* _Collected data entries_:
****************

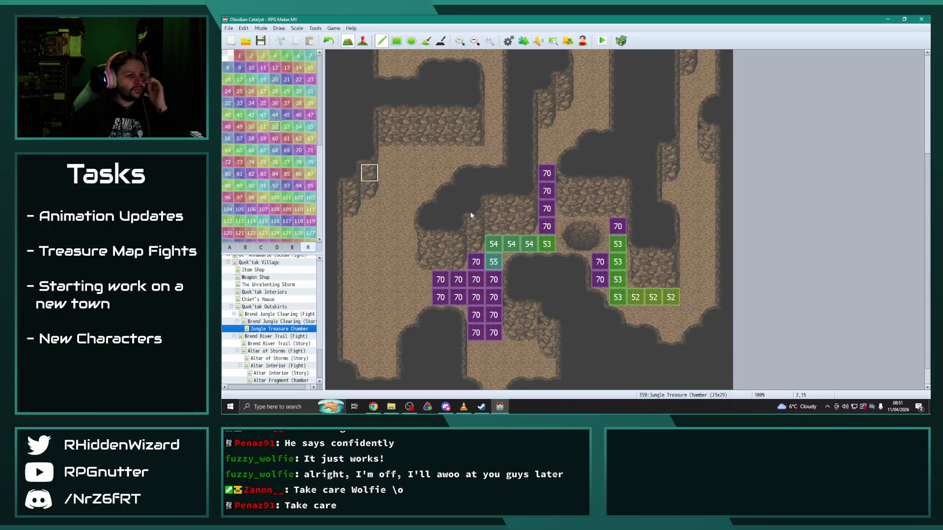
Step: Fix the region-52 row, erasing a stray tile below it and extending it right to its end
key("ctrl+z")
left_click(275, 126)
left_click(653, 315)
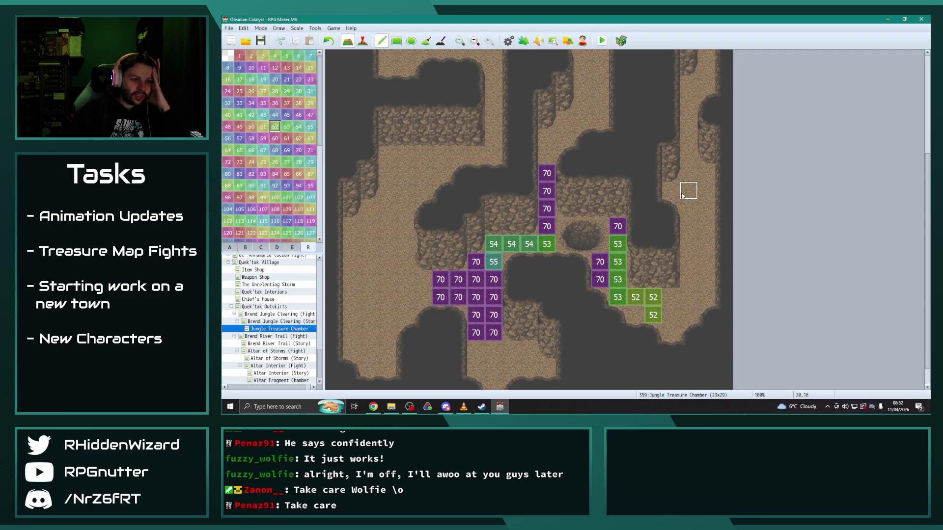
right_click(672, 312)
left_click(653, 315)
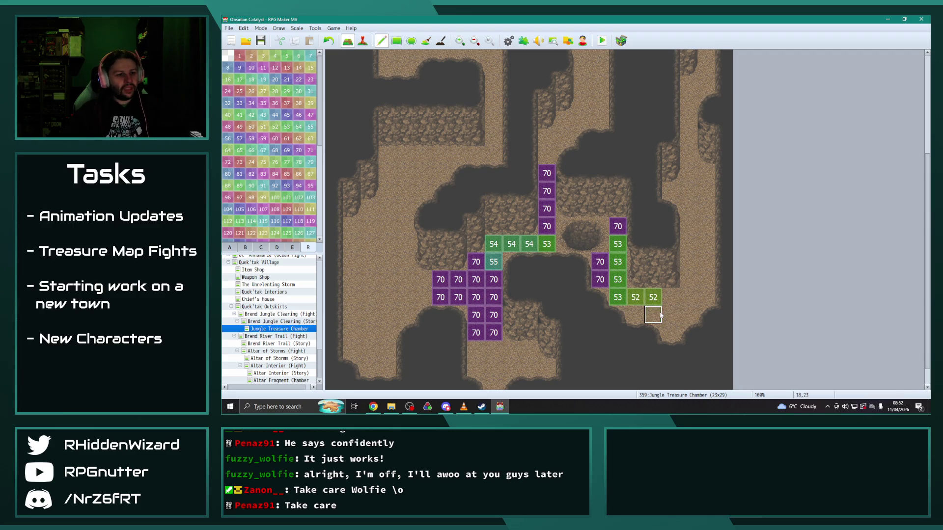
left_click(671, 298)
left_click(689, 298)
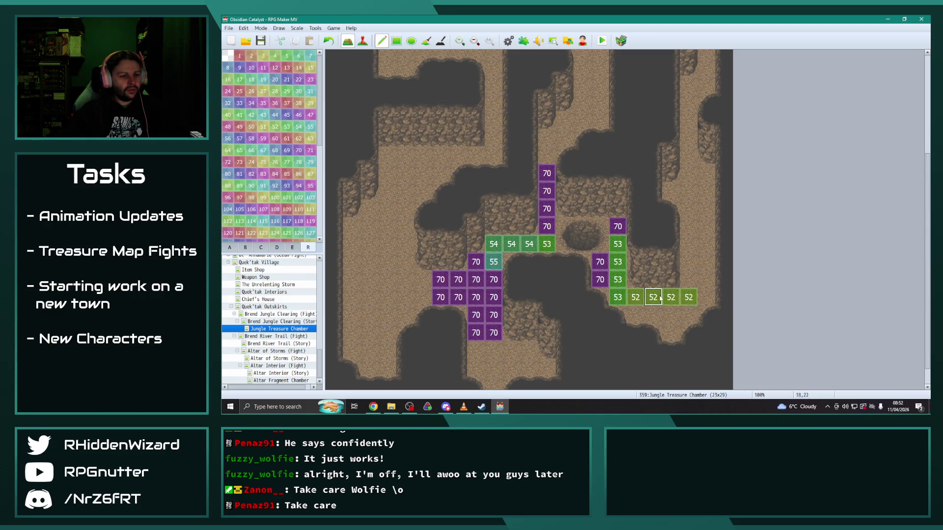
Step: Run region 51 up from the row's end, cap it with region 50, and return to Map mode
left_click(263, 127)
left_click(688, 279)
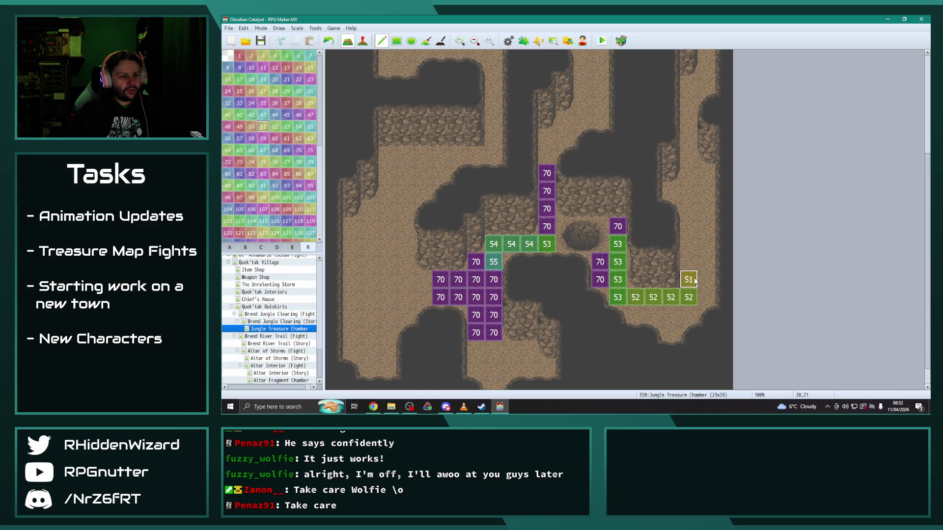
left_click_drag(690, 267, 689, 228)
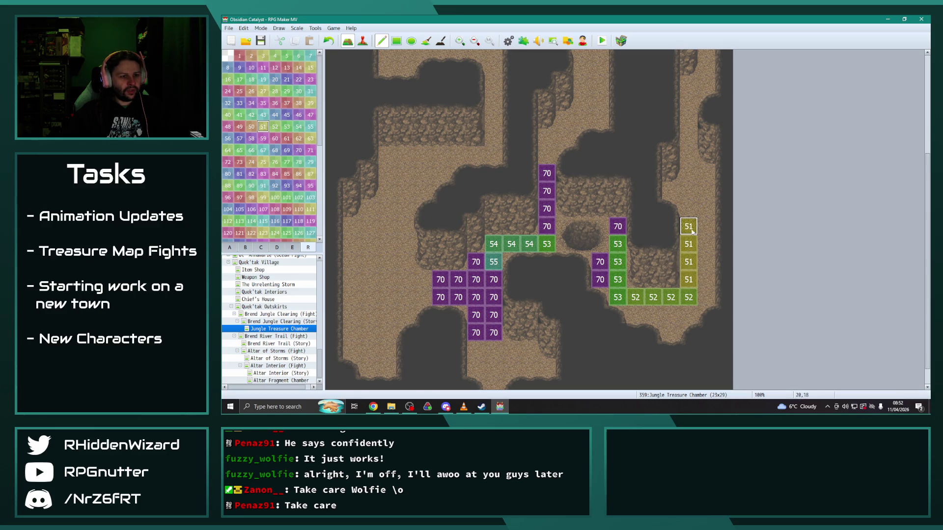
left_click(251, 126)
left_click(688, 209)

****************

* _Task objective_: Skip every picture and transcribe the data above exactly.

* _Solution to this exercise_:
Step: Fix the region-52 row, erasing a stray tile below it and extending it right to its end
key("ctrl+z")
left_click(275, 126)
left_click(653, 315)
right_click(672, 312)
left_click(653, 315)
left_click(671, 298)
left_click(689, 298)
Step: Run region 51 up from the row's end, cap it with region 50, and return to Map mode
left_click(263, 127)
left_click(688, 279)
left_click_drag(690, 267, 689, 228)
left_click(251, 126)
left_click(688, 209)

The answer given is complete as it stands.